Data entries
━━━━━━━━━━━━━━━━━━━━━━━━━━━━━━
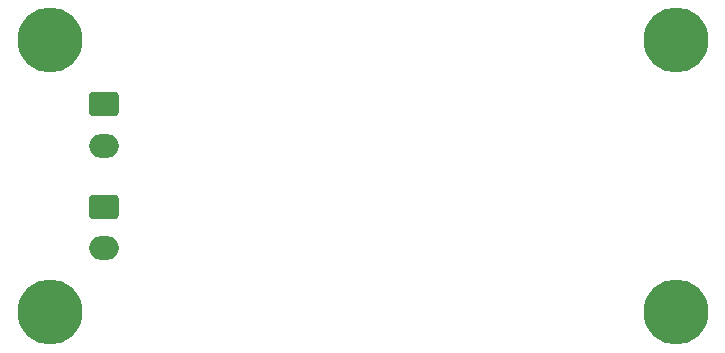
<source format=gbr>
%TF.GenerationSoftware,Altium Limited,Altium Designer,22.11.1 (43)*%
G04 Layer_Color=255*
%FSLAX45Y45*%
%MOMM*%
%TF.SameCoordinates,F25CF00E-CD35-404E-9013-36C82019CF52*%
%TF.FilePolarity,Positive*%
%TF.FileFunction,Pads,Bot*%
%TF.Part,Single*%
G01*
G75*
%TA.AperFunction,ComponentPad*%
G04:AMPARAMS|DCode=31|XSize=2mm|YSize=2.5mm|CornerRadius=0.25mm|HoleSize=0mm|Usage=FLASHONLY|Rotation=270.000|XOffset=0mm|YOffset=0mm|HoleType=Round|Shape=RoundedRectangle|*
%AMROUNDEDRECTD31*
21,1,2.00000,2.00000,0,0,270.0*
21,1,1.50000,2.50000,0,0,270.0*
1,1,0.50000,-1.00000,-0.75000*
1,1,0.50000,-1.00000,0.75000*
1,1,0.50000,1.00000,0.75000*
1,1,0.50000,1.00000,-0.75000*
%
%ADD31ROUNDEDRECTD31*%
%ADD32O,2.50000X2.00000*%
%ADD33C,5.50000*%
D31*
X805180Y2110220D02*
D03*
Y1239520D02*
D03*
D32*
Y1760220D02*
D03*
Y889520D02*
D03*
D33*
X5650000Y350000D02*
D03*
X350000Y2650000D02*
D03*
X5650000D02*
D03*
X350000Y350000D02*
D03*
%TF.MD5,352a2fc5eddb274f192545b7d11f0744*%
M02*

</source>
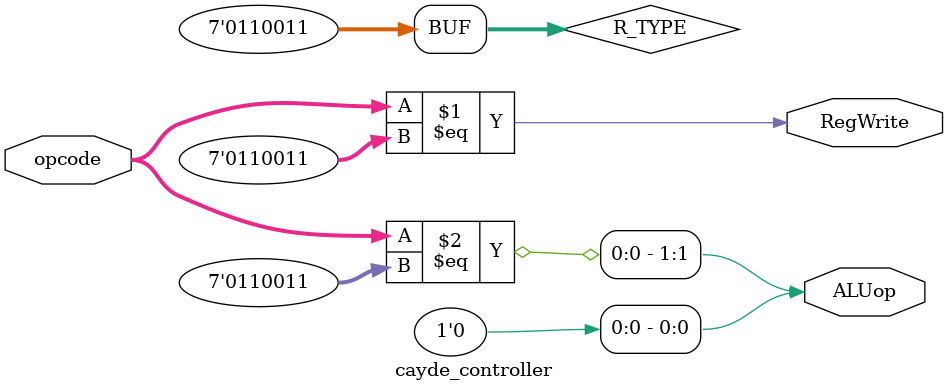
<source format=sv>
/*
*	Control module for cayde
*/

module cayde_controller(input logic [6:0]opcode,
			output logic RegWrite,
			output logic [1:0] ALUop,
		       );

	logic [6:0] R_TYPE = 7'b0110011;

	assign RegWrite = (opcode==R_TYPE);
	assign ALUop[0] = 1'b0;
	assign ALUop[1] = (opcode==R_TYPE);
endmodule

</source>
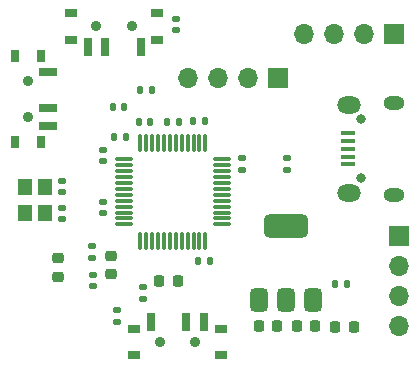
<source format=gbr>
%TF.GenerationSoftware,KiCad,Pcbnew,8.0.3*%
%TF.CreationDate,2024-12-22T23:45:43+05:30*%
%TF.ProjectId,STM32-pcb-design,53544d33-322d-4706-9362-2d6465736967,rev?*%
%TF.SameCoordinates,Original*%
%TF.FileFunction,Soldermask,Top*%
%TF.FilePolarity,Negative*%
%FSLAX46Y46*%
G04 Gerber Fmt 4.6, Leading zero omitted, Abs format (unit mm)*
G04 Created by KiCad (PCBNEW 8.0.3) date 2024-12-22 23:45:43*
%MOMM*%
%LPD*%
G01*
G04 APERTURE LIST*
G04 Aperture macros list*
%AMRoundRect*
0 Rectangle with rounded corners*
0 $1 Rounding radius*
0 $2 $3 $4 $5 $6 $7 $8 $9 X,Y pos of 4 corners*
0 Add a 4 corners polygon primitive as box body*
4,1,4,$2,$3,$4,$5,$6,$7,$8,$9,$2,$3,0*
0 Add four circle primitives for the rounded corners*
1,1,$1+$1,$2,$3*
1,1,$1+$1,$4,$5*
1,1,$1+$1,$6,$7*
1,1,$1+$1,$8,$9*
0 Add four rect primitives between the rounded corners*
20,1,$1+$1,$2,$3,$4,$5,0*
20,1,$1+$1,$4,$5,$6,$7,0*
20,1,$1+$1,$6,$7,$8,$9,0*
20,1,$1+$1,$8,$9,$2,$3,0*%
G04 Aperture macros list end*
%ADD10R,0.700000X1.500000*%
%ADD11R,1.000000X0.800000*%
%ADD12C,0.900000*%
%ADD13R,0.800000X1.000000*%
%ADD14R,1.500000X0.700000*%
%ADD15R,1.700000X1.700000*%
%ADD16O,1.700000X1.700000*%
%ADD17R,1.200000X1.400000*%
%ADD18RoundRect,0.375000X0.375000X-0.625000X0.375000X0.625000X-0.375000X0.625000X-0.375000X-0.625000X0*%
%ADD19RoundRect,0.500000X1.400000X-0.500000X1.400000X0.500000X-1.400000X0.500000X-1.400000X-0.500000X0*%
%ADD20RoundRect,0.075000X-0.075000X-0.662500X0.075000X-0.662500X0.075000X0.662500X-0.075000X0.662500X0*%
%ADD21RoundRect,0.075000X-0.662500X-0.075000X0.662500X-0.075000X0.662500X0.075000X-0.662500X0.075000X0*%
%ADD22RoundRect,0.135000X0.135000X0.185000X-0.135000X0.185000X-0.135000X-0.185000X0.135000X-0.185000X0*%
%ADD23RoundRect,0.135000X0.185000X-0.135000X0.185000X0.135000X-0.185000X0.135000X-0.185000X-0.135000X0*%
%ADD24RoundRect,0.135000X-0.185000X0.135000X-0.185000X-0.135000X0.185000X-0.135000X0.185000X0.135000X0*%
%ADD25RoundRect,0.135000X-0.135000X-0.185000X0.135000X-0.185000X0.135000X0.185000X-0.135000X0.185000X0*%
%ADD26O,1.800000X1.150000*%
%ADD27O,2.000000X1.450000*%
%ADD28R,1.300000X0.450000*%
%ADD29O,0.800000X0.800000*%
%ADD30RoundRect,0.218750X0.256250X-0.218750X0.256250X0.218750X-0.256250X0.218750X-0.256250X-0.218750X0*%
%ADD31RoundRect,0.218750X0.218750X0.256250X-0.218750X0.256250X-0.218750X-0.256250X0.218750X-0.256250X0*%
%ADD32RoundRect,0.218750X-0.218750X-0.256250X0.218750X-0.256250X0.218750X0.256250X-0.218750X0.256250X0*%
%ADD33RoundRect,0.140000X0.170000X-0.140000X0.170000X0.140000X-0.170000X0.140000X-0.170000X-0.140000X0*%
%ADD34RoundRect,0.140000X-0.170000X0.140000X-0.170000X-0.140000X0.170000X-0.140000X0.170000X0.140000X0*%
%ADD35RoundRect,0.225000X0.225000X0.250000X-0.225000X0.250000X-0.225000X-0.250000X0.225000X-0.250000X0*%
%ADD36RoundRect,0.140000X-0.140000X-0.170000X0.140000X-0.170000X0.140000X0.170000X-0.140000X0.170000X0*%
%ADD37RoundRect,0.225000X0.250000X-0.225000X0.250000X0.225000X-0.250000X0.225000X-0.250000X-0.225000X0*%
%ADD38RoundRect,0.140000X0.140000X0.170000X-0.140000X0.170000X-0.140000X-0.170000X0.140000X-0.170000X0*%
G04 APERTURE END LIST*
D10*
%TO.C,SW3*%
X107190000Y-57170000D03*
X105690000Y-57170000D03*
X102690000Y-57170000D03*
D11*
X108590000Y-60030000D03*
X108590000Y-57820000D03*
D12*
X106440000Y-58930000D03*
X103440000Y-58930000D03*
D11*
X101290000Y-60030000D03*
X101290000Y-57820000D03*
%TD*%
%TO.C,SW2*%
X103230000Y-33280000D03*
X103230000Y-31070000D03*
D12*
X101080000Y-32170000D03*
X98080000Y-32170000D03*
D11*
X95930000Y-33280000D03*
X95930000Y-31070000D03*
D10*
X101830000Y-33930000D03*
X98830000Y-33930000D03*
X97330000Y-33930000D03*
%TD*%
D13*
%TO.C,SW1*%
X93370000Y-34670000D03*
X91160000Y-34670000D03*
D12*
X92260000Y-36820000D03*
X92260000Y-39820000D03*
D13*
X93370000Y-41970000D03*
X91160000Y-41970000D03*
D14*
X94020000Y-36070000D03*
X94020000Y-39070000D03*
X94020000Y-40570000D03*
%TD*%
D15*
%TO.C,J3*%
X113460000Y-36560000D03*
D16*
X110920000Y-36560000D03*
X108380000Y-36560000D03*
X105840000Y-36560000D03*
%TD*%
%TO.C,J4*%
X123675000Y-57495000D03*
X123675000Y-54955000D03*
X123675000Y-52415000D03*
D15*
X123675000Y-49875000D03*
%TD*%
%TO.C,J2*%
X123310000Y-32790000D03*
D16*
X120770000Y-32790000D03*
X118230000Y-32790000D03*
X115690000Y-32790000D03*
%TD*%
D17*
%TO.C,Y1*%
X92025000Y-45725000D03*
X92025000Y-47925000D03*
X93725000Y-47925000D03*
X93725000Y-45725000D03*
%TD*%
D18*
%TO.C,U2*%
X111832500Y-55370000D03*
X114132500Y-55370000D03*
D19*
X114132500Y-49070000D03*
D18*
X116432500Y-55370000D03*
%TD*%
D20*
%TO.C,U1*%
X101800000Y-42012500D03*
X102300000Y-42012500D03*
X102800000Y-42012500D03*
X103300000Y-42012500D03*
X103800000Y-42012500D03*
X104300000Y-42012500D03*
X104800000Y-42012500D03*
X105300000Y-42012500D03*
X105800000Y-42012500D03*
X106300000Y-42012500D03*
X106800000Y-42012500D03*
X107300000Y-42012500D03*
D21*
X108712500Y-43425000D03*
X108712500Y-43925000D03*
X108712500Y-44425000D03*
X108712500Y-44925000D03*
X108712500Y-45425000D03*
X108712500Y-45925000D03*
X108712500Y-46425000D03*
X108712500Y-46925000D03*
X108712500Y-47425000D03*
X108712500Y-47925000D03*
X108712500Y-48425000D03*
X108712500Y-48925000D03*
D20*
X107300000Y-50337500D03*
X106800000Y-50337500D03*
X106300000Y-50337500D03*
X105800000Y-50337500D03*
X105300000Y-50337500D03*
X104800000Y-50337500D03*
X104300000Y-50337500D03*
X103800000Y-50337500D03*
X103300000Y-50337500D03*
X102800000Y-50337500D03*
X102300000Y-50337500D03*
X101800000Y-50337500D03*
D21*
X100387500Y-48925000D03*
X100387500Y-48425000D03*
X100387500Y-47925000D03*
X100387500Y-47425000D03*
X100387500Y-46925000D03*
X100387500Y-46425000D03*
X100387500Y-45925000D03*
X100387500Y-45425000D03*
X100387500Y-44925000D03*
X100387500Y-44425000D03*
X100387500Y-43925000D03*
X100387500Y-43425000D03*
%TD*%
D22*
%TO.C,R7*%
X105035000Y-40250000D03*
X104015000Y-40250000D03*
%TD*%
%TO.C,R6*%
X106275000Y-40175000D03*
X107295000Y-40175000D03*
%TD*%
D23*
%TO.C,R5*%
X102000000Y-55290000D03*
X102000000Y-54270000D03*
%TD*%
D22*
%TO.C,R4*%
X119310000Y-53940000D03*
X118290000Y-53940000D03*
%TD*%
D24*
%TO.C,R3*%
X114220000Y-43310000D03*
X114220000Y-44330000D03*
%TD*%
D25*
%TO.C,R2*%
X99590000Y-41500000D03*
X100610000Y-41500000D03*
%TD*%
%TO.C,R1*%
X101790000Y-37525000D03*
X102810000Y-37525000D03*
%TD*%
D26*
%TO.C,J1*%
X123260000Y-38660000D03*
D27*
X119460000Y-38810000D03*
X119460000Y-46260000D03*
D26*
X123260000Y-46410000D03*
D28*
X119410000Y-41235000D03*
X119410000Y-41885000D03*
X119410000Y-42535000D03*
X119410000Y-43185000D03*
X119410000Y-43835000D03*
D29*
X120510000Y-40035000D03*
X120510000Y-45035000D03*
%TD*%
D30*
%TO.C,FB1*%
X99325000Y-53142500D03*
X99325000Y-51567500D03*
%TD*%
D31*
%TO.C,D2*%
X104987500Y-53700000D03*
X103412500Y-53700000D03*
%TD*%
D32*
%TO.C,D1*%
X118282500Y-57620000D03*
X119857500Y-57620000D03*
%TD*%
D33*
%TO.C,C15*%
X99860000Y-57160000D03*
X99860000Y-56200000D03*
%TD*%
D34*
%TO.C,C14*%
X104800000Y-32500000D03*
X104800000Y-31540000D03*
%TD*%
D35*
%TO.C,C13*%
X113370000Y-57570000D03*
X111820000Y-57570000D03*
%TD*%
%TO.C,C12*%
X116570000Y-57570000D03*
X115020000Y-57570000D03*
%TD*%
D33*
%TO.C,C11*%
X95125000Y-48505000D03*
X95125000Y-47545000D03*
%TD*%
D34*
%TO.C,C10*%
X95150000Y-45225000D03*
X95150000Y-46185000D03*
%TD*%
D36*
%TO.C,C9*%
X99465000Y-38950000D03*
X100425000Y-38950000D03*
%TD*%
D33*
%TO.C,C8*%
X97725000Y-51735000D03*
X97725000Y-50775000D03*
%TD*%
D34*
%TO.C,C7*%
X97800000Y-53225000D03*
X97800000Y-54185000D03*
%TD*%
D33*
%TO.C,C6*%
X98675000Y-47980000D03*
X98675000Y-47020000D03*
%TD*%
D37*
%TO.C,C5*%
X94800000Y-53350000D03*
X94800000Y-51800000D03*
%TD*%
D38*
%TO.C,C4*%
X107655000Y-52025000D03*
X106695000Y-52025000D03*
%TD*%
D36*
%TO.C,C3*%
X101670000Y-40275000D03*
X102630000Y-40275000D03*
%TD*%
D34*
%TO.C,C2*%
X110425000Y-43350000D03*
X110425000Y-44310000D03*
%TD*%
D33*
%TO.C,C1*%
X98650000Y-43555000D03*
X98650000Y-42595000D03*
%TD*%
M02*

</source>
━━━━━━━━━━━━━━━━━━━━━━━━━━━━━━
All lines with the word "four" are needed; pull them from the entries and copy each.

### YOUR RESPONSE
0 Add four circle primitives for the rounded corners*
0 Add four rect primitives between the rounded corners*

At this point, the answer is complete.